== AUFGABE 1 ==
Um wie viel Prozent fiel laut dem Artikel über Hensoldt der Kurs, nachdem am 23. Februar das vorläufige Jahresergebnis vorgelegt wurde?
== AUFGABE 2 ==
Übernimm aus dem Artikel über Hensoldt wortgetreu den Abschnitt, der mit den Worten „Von Michael Flämig, München“ beginnt und mit „zum Kauf empfahl.“ endet.
== AUFGABE 3 ==
Weshalb sind die Zahlen der ersten Jahreshälfte für Anleger laut dem Artikel über Hensoldt wenig aussagekräftig?

== VORLIEGENDER TEXT ==
::::::::::

Geld oder BriefHensoldt

Ein Ritt auf der Rüstungswelle

Die Verteidigungsindustrie lässt sich nur schwerlich mit der Logik der Börse erfassen. Die Aufträge sind sehr langfristig, und die einzelnen Quartale sind wenig aussagekräftig. Der Kurs von Hensoldt hat sich seit der Erstnotiz 2020 trotzdem verdreifacht.

Ein Ritt auf der Rüstungswelle

GELD ODER BRIEF

Hensoldt reitet auf der Welle

Von Michael Flämig, München

Die Verteidigungsindustrie ist für den Kapitalmarkt ein schwieriges Terrain. Dies lässt sich an den Kursturbulenzen rund um die Hensoldt-Aktie zeigen. Als der Hersteller von Rüstungselektronik, der zu Europas führendem plattformunabhängigen Anbieter von Sensorlösungen mit globaler Reichweite werden will, am 23. Februar sein vorläufiges Jahresergebnis vorlegte, sauste der Kurs um 7% in die Tiefe. Die Umsatzprognose 2024 wurde als enttäuschend angesehen.

Nachdem die Investoren über das Wochenende die Daten studiert hatten, korrigierten sie ihre Einschätzung. Schon am nächsten Handelstag erreichte der Kurs wieder sein vorheriges Niveau von gut 33 Euro. Hierzu mag beigetragen haben, dass Warburg Research das Kursziel für Hensoldt von 34,00 auf 39,50 Euro anhob und die Aktie weiterhin zum Kauf empfahl.

Volatile Quartale

Das Beispiel zeigt: Die Verteidigungsindustrie lässt sich nur schwerlich mit der Logik der Börse erfassen. Es handelt sich um ein sehr langfristiges Geschäft. Die Aufträge werden über lange Zeiträume abgearbeitet, stammen aus völlig unterschiedlichen Waffensystemen und sind daher strukturell schwer zu verstehen. Bis vor dem Großangriff Russlands auf die Ukraine schien es außerdem so zu sein, dass große institutionelle Anleger aus ESG-Überlegungen zunehmend die Finger von Rüstungsinvestments lassen würden.

Als hemmender Faktor kommt hinzu, dass die Industrie in der ökonomischen Logik ihrer staatlichen Auftraggeber denken muss. Dies bedeutet nicht zuletzt, dass die Orders meist in Richtung Jahresende abgerechnet werden. Für die Anleger ist dies misslich, weil die Zahlen der ersten Jahreshälfte wenig aussagekräftig sind.

::::::::::

== BEREITGESTELLTES MATERIAL ==
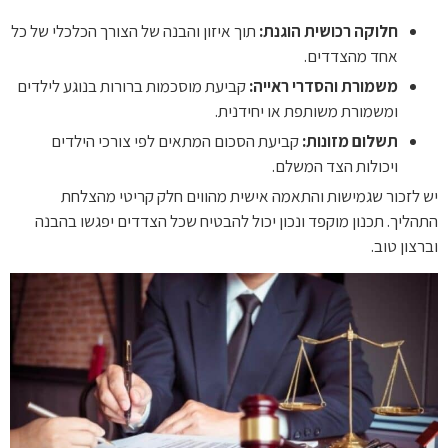
חלוקה רכושית הוגנת:
תוך איזון והבנה של הצורך הכלכלי של כל
אחד מהצדדים.
משמורת והסדרי ראייה:
קביעת מוסכמות ברורות בנוגע לילדים
ומשמורת משותפת או יחידנית.
תשלום מזונות:
קביעת הסכום המתאים לפי צורכי הילדים
ויכולות הצד המשלם.
יש לזכור שגמישות והתאמה אישית מהווים חלק קריטי מהצלחת
התהליך. תכנון מוקפד ונכון יכול להבטיח שכל הצדדים יפגשו בהבנה
וברצון טוב.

::::::::::

== ERGEBNIS 1 ==
Um 7%.

== ERGEBNIS 2 ==
Von Michael Flämig, München

Die Verteidigungsindustrie ist für den Kapitalmarkt ein schwieriges Terrain. Dies lässt sich an den Kursturbulenzen rund um die Hensoldt-Aktie zeigen. Als der Hersteller von Rüstungselektronik, der zu Europas führendem plattformunabhängigen Anbieter von Sensorlösungen mit globaler Reichweite werden will, am 23. Februar sein vorläufiges Jahresergebnis vorlegte, sauste der Kurs um 7% in die Tiefe. Die Umsatzprognose 2024 wurde als enttäuschend angesehen.

Nachdem die Investoren über das Wochenende die Daten studiert hatten, korrigierten sie ihre Einschätzung. Schon am nächsten Handelstag erreichte der Kurs wieder sein vorheriges Niveau von gut 33 Euro. Hierzu mag beigetragen haben, dass Warburg Research das Kursziel für Hensoldt von 34,00 auf 39,50 Euro anhob und die Aktie weiterhin zum Kauf empfahl.

== ERGEBNIS 3 ==
Die Industrie muss in der ökonomischen Logik ihrer staatlichen Auftraggeber denken, und deshalb werden die Orders meist in Richtung Jahresende abgerechnet. Daher haben die Zahlen der ersten Jahreshälfte wenig Aussagekraft.